To determine the domain of a function, we need to identify the set of possible values for the input variable (x) for which the function is defined. In this case, we are given some specific conditions for x.
The function is y = 3√(6x + 42). We have the following conditions mentioned:
1. x >= 0
2. x <= 7
3. x >= -6
4. x >= -7
To find the domain, we need to consider all the given conditions and find the common range of values that satisfy all the conditions.
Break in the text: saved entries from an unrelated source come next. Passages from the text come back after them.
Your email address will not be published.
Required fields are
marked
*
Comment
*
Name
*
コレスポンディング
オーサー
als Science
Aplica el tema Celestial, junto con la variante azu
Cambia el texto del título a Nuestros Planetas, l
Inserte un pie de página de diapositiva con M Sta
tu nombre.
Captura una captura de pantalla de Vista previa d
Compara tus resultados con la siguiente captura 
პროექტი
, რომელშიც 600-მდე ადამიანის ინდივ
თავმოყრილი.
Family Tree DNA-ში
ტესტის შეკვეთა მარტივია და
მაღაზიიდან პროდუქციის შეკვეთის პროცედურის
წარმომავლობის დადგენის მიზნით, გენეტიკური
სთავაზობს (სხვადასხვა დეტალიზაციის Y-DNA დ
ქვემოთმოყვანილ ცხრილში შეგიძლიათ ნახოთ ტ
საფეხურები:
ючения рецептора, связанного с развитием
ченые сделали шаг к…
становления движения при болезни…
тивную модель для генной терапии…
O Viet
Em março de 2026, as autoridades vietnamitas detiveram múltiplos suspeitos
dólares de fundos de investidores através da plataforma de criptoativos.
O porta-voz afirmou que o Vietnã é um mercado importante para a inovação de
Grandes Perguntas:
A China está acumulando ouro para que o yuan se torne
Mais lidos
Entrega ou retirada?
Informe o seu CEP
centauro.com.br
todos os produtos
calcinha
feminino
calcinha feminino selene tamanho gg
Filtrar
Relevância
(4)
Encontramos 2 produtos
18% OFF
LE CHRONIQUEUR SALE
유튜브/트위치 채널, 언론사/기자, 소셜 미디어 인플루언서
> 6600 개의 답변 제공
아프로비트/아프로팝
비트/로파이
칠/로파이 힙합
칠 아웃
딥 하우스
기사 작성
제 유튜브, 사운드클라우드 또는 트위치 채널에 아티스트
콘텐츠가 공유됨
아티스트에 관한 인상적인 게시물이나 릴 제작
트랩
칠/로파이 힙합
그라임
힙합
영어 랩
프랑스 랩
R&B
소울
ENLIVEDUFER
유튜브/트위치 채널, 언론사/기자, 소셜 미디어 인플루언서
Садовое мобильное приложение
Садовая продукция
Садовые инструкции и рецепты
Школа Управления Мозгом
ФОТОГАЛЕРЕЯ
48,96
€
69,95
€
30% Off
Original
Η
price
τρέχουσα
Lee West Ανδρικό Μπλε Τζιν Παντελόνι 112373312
Condition 1 (x >= 0): This condition states that x must be greater than or equal to 0. It means that x is a nonnegative number or zero.
Condition 2 (x <= 7): This condition states that x must be less than or equal to 7. It means that x is a number that is at most 7.
Condition 3 (x >= -6): This condition states that x must be greater than or equal to -6. It means that x is a number that is at least -6.
Condition 4 (x >= -7): This condition states that x must be greater than or equal to -7. It means that x is a number that is at least -7.
To find the common range of values that satisfy all the given conditions, we need to find the intersection of these conditions.
From the given conditions, we can conclude that x must be greater than or equal to 0 (x >= 0) and less than or equal to 7 (x <= 7).
Therefore, the domain of the function y = 3√(6x + 42) is x >= 0 and x <= 7.